Stored items from a collection:
----

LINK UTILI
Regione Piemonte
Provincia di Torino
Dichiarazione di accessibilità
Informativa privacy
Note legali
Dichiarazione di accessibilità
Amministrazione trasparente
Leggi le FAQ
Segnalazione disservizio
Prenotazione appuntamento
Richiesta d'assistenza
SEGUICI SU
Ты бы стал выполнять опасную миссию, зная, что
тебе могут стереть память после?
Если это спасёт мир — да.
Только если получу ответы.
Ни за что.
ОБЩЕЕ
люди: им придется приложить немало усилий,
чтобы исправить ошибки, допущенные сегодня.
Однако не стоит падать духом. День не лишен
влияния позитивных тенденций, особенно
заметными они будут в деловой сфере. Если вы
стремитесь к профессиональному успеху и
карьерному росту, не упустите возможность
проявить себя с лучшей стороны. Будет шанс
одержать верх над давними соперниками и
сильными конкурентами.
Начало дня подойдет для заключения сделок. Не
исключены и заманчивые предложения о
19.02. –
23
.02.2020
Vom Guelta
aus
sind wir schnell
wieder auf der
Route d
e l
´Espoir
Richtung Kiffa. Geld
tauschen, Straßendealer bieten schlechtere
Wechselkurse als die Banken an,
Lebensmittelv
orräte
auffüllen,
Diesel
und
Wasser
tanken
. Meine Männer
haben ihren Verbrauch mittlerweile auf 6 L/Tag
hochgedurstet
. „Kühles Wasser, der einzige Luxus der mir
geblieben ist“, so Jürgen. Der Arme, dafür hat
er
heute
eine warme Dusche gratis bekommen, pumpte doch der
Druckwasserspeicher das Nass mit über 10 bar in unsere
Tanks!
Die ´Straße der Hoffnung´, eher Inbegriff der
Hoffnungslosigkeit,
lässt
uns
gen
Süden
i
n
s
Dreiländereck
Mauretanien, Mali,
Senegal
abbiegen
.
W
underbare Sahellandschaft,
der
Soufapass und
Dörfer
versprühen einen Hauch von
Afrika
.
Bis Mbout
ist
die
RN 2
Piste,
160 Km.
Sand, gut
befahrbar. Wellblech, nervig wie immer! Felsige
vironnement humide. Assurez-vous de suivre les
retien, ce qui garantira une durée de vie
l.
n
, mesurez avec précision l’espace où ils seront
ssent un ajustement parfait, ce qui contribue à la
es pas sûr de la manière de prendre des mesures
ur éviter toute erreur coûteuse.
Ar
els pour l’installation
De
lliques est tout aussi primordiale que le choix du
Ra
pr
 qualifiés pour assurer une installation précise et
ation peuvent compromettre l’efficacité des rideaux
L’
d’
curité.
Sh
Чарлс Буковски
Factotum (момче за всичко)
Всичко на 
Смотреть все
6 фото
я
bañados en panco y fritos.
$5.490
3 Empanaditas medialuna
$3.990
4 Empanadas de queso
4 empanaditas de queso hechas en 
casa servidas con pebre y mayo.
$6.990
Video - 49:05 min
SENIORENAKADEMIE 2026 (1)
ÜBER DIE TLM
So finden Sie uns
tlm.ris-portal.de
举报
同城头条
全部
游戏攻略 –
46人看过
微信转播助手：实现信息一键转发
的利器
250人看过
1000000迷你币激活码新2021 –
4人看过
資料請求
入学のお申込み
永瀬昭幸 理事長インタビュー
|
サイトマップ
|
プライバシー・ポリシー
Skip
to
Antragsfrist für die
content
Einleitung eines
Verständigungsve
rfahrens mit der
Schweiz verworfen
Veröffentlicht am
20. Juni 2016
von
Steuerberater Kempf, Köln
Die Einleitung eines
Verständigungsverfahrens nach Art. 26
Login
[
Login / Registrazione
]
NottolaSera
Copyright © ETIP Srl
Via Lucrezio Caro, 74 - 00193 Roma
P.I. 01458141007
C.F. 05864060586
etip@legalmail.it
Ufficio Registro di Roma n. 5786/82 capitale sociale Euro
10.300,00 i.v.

----

Brief: Type the entries out again so that they match exactly.

Output:
LINK UTILI
Regione Piemonte
Provincia di Torino
Dichiarazione di accessibilità
Informativa privacy
Note legali
Dichiarazione di accessibilità
Amministrazione trasparente
Leggi le FAQ
Segnalazione disservizio
Prenotazione appuntamento
Richiesta d'assistenza
SEGUICI SU
Ты бы стал выполнять опасную миссию, зная, что
тебе могут стереть память после?
Если это спасёт мир — да.
Только если получу ответы.
Ни за что.
ОБЩЕЕ
люди: им придется приложить немало усилий,
чтобы исправить ошибки, допущенные сегодня.
Однако не стоит падать духом. День не лишен
влияния позитивных тенденций, особенно
заметными они будут в деловой сфере. Если вы
стремитесь к профессиональному успеху и
карьерному росту, не упустите возможность
проявить себя с лучшей стороны. Будет шанс
одержать верх над давними соперниками и
сильными конкурентами.
Начало дня подойдет для заключения сделок. Не
исключены и заманчивые предложения о
19.02. –
23
.02.2020
Vom Guelta
aus
sind wir schnell
wieder auf der
Route d
e l
´Espoir
Richtung Kiffa. Geld
tauschen, Straßendealer bieten schlechtere
Wechselkurse als die Banken an,
Lebensmittelv
orräte
auffüllen,
Diesel
und
Wasser
tanken
. Meine Männer
haben ihren Verbrauch mittlerweile auf 6 L/Tag
hochgedurstet
. „Kühles Wasser, der einzige Luxus der mir
geblieben ist“, so Jürgen. Der Arme, dafür hat
er
heute
eine warme Dusche gratis bekommen, pumpte doch der
Druckwasserspeicher das Nass mit über 10 bar in unsere
Tanks!
Die ´Straße der Hoffnung´, eher Inbegriff der
Hoffnungslosigkeit,
lässt
uns
gen
Süden
i
n
s
Dreiländereck
Mauretanien, Mali,
Senegal
abbiegen
.
W
underbare Sahellandschaft,
der
Soufapass und
Dörfer
versprühen einen Hauch von
Afrika
.
Bis Mbout
ist
die
RN 2
Piste,
160 Km.
Sand, gut
befahrbar. Wellblech, nervig wie immer! Felsige
vironnement humide. Assurez-vous de suivre les
retien, ce qui garantira une durée de vie
l.
n
, mesurez avec précision l’espace où ils seront
ssent un ajustement parfait, ce qui contribue à la
es pas sûr de la manière de prendre des mesures
ur éviter toute erreur coûteuse.
Ar
els pour l’installation
De
lliques est tout aussi primordiale que le choix du
Ra
pr
 qualifiés pour assurer une installation précise et
ation peuvent compromettre l’efficacité des rideaux
L’
d’
curité.
Sh
Чарлс Буковски
Factotum (момче за всичко)
Всичко на 
Смотреть все
6 фото
я
bañados en panco y fritos.
$5.490
3 Empanaditas medialuna
$3.990
4 Empanadas de queso
4 empanaditas de queso hechas en 
casa servidas con pebre y mayo.
$6.990
Video - 49:05 min
SENIORENAKADEMIE 2026 (1)
ÜBER DIE TLM
So finden Sie uns
tlm.ris-portal.de
举报
同城头条
全部
游戏攻略 –
46人看过
微信转播助手：实现信息一键转发
的利器
250人看过
1000000迷你币激活码新2021 –
4人看过
資料請求
入学のお申込み
永瀬昭幸 理事長インタビュー
|
サイトマップ
|
プライバシー・ポリシー
Skip
to
Antragsfrist für die
content
Einleitung eines
Verständigungsve
rfahrens mit der
Schweiz verworfen
Veröffentlicht am
20. Juni 2016
von
Steuerberater Kempf, Köln
Die Einleitung eines
Verständigungsverfahrens nach Art. 26
Login
[
Login / Registrazione
]
NottolaSera
Copyright © ETIP Srl
Via Lucrezio Caro, 74 - 00193 Roma
P.I. 01458141007
C.F. 05864060586
etip@legalmail.it
Ufficio Registro di Roma n. 5786/82 capitale sociale Euro
10.300,00 i.v.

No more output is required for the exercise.